>> Start Dataset extract

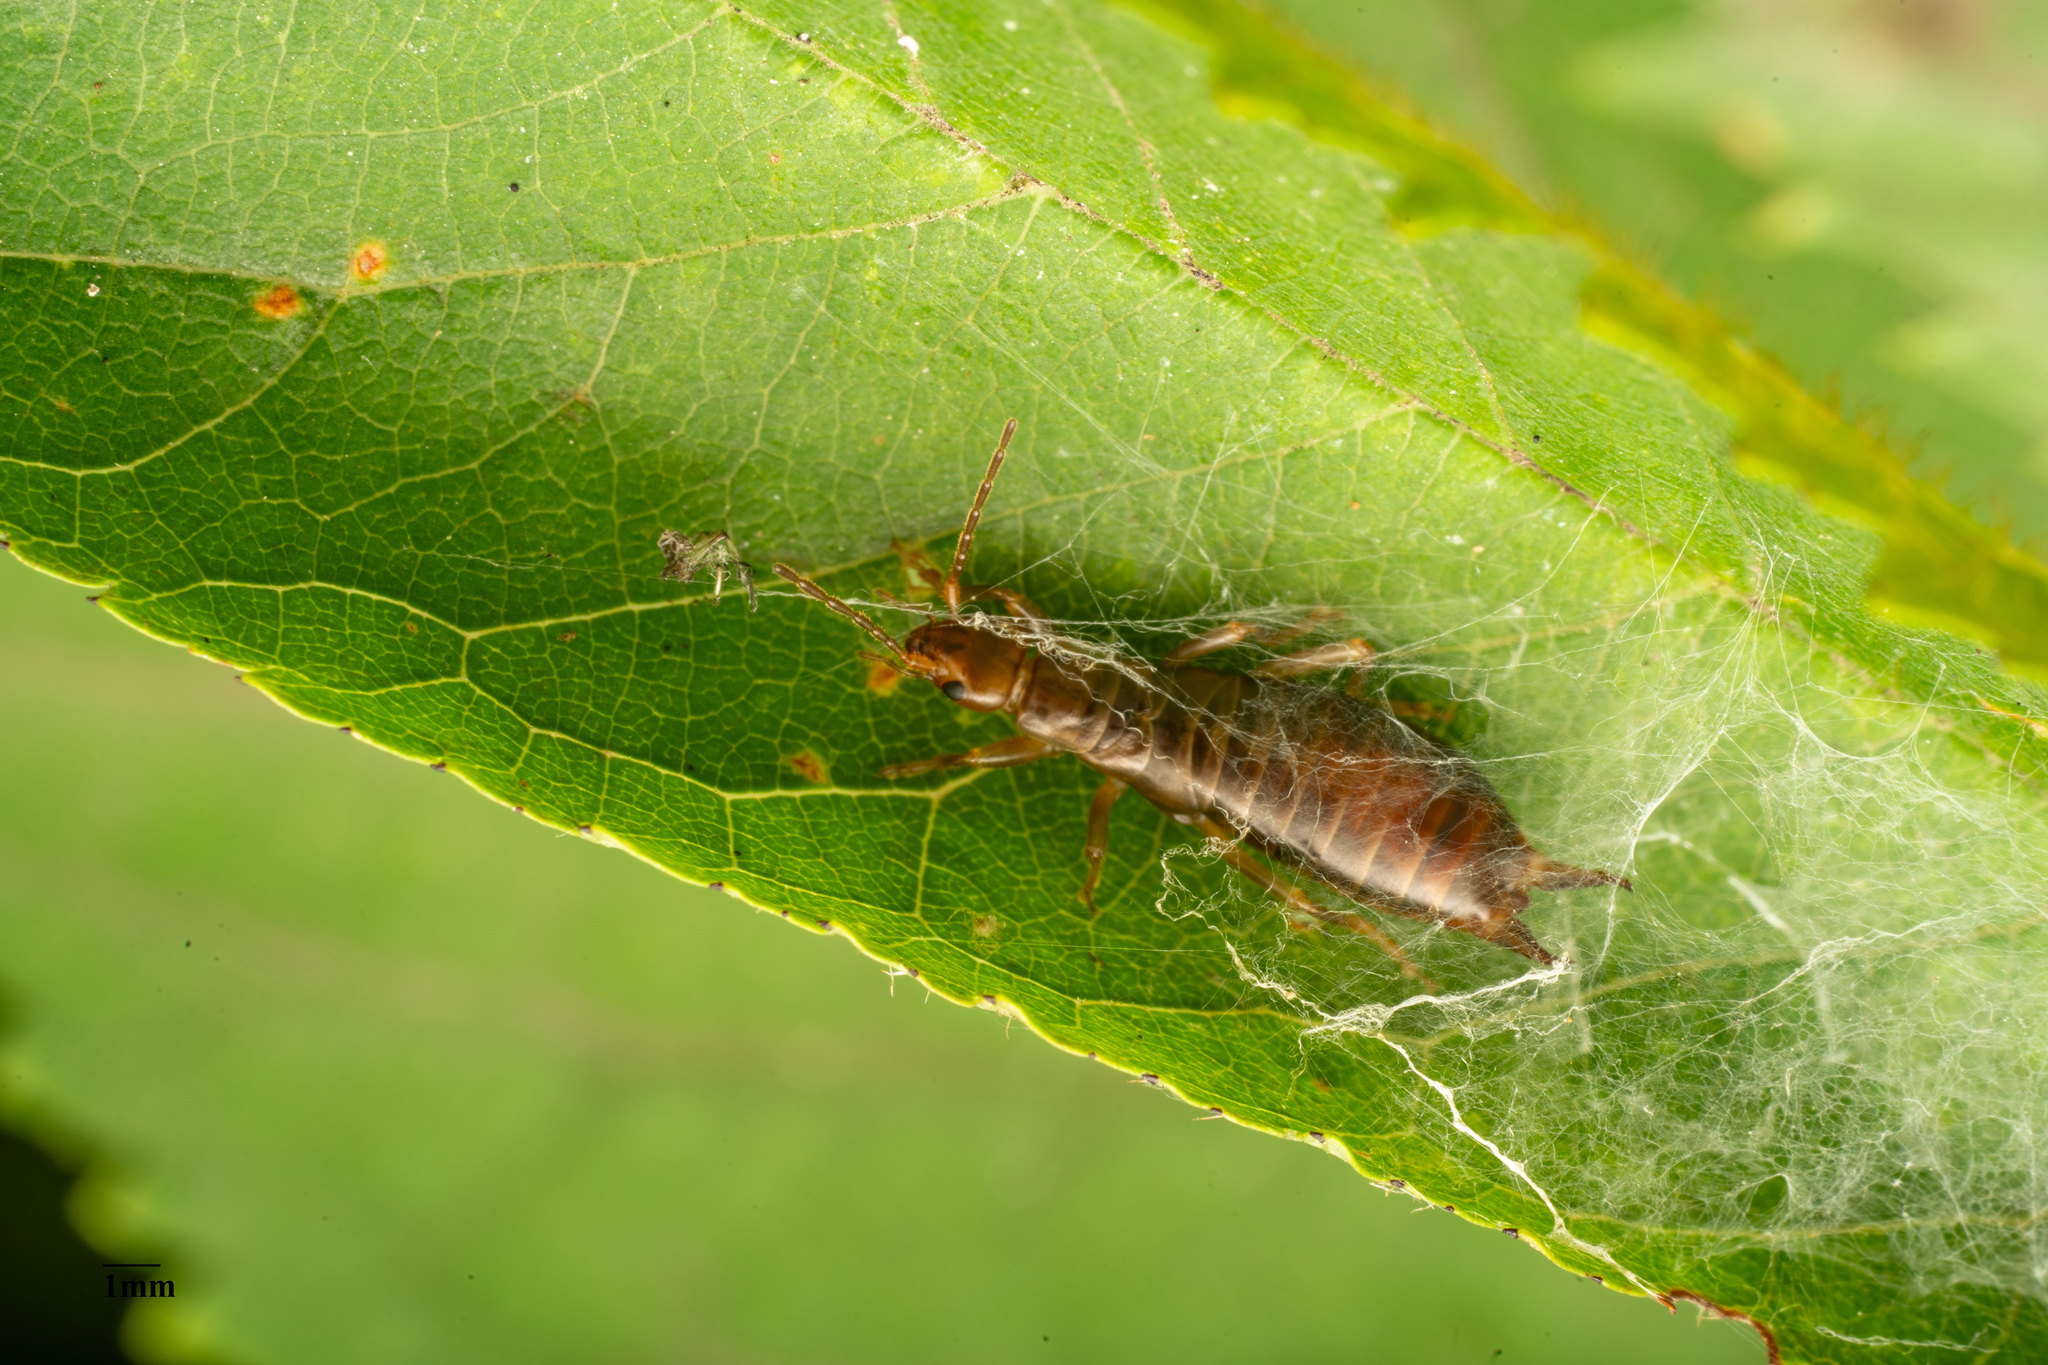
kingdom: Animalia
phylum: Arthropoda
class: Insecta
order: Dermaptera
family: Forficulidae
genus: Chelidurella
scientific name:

>> End Dataset extract

**Goal**
Reproduce the rows above with "scientific name" changed to "species" and everything else left as it stands. Omit the pictures from your answer.

**Answer in full**
kingdom: Animalia
phylum: Arthropoda
class: Insecta
order: Dermaptera
family: Forficulidae
genus: Chelidurella
species:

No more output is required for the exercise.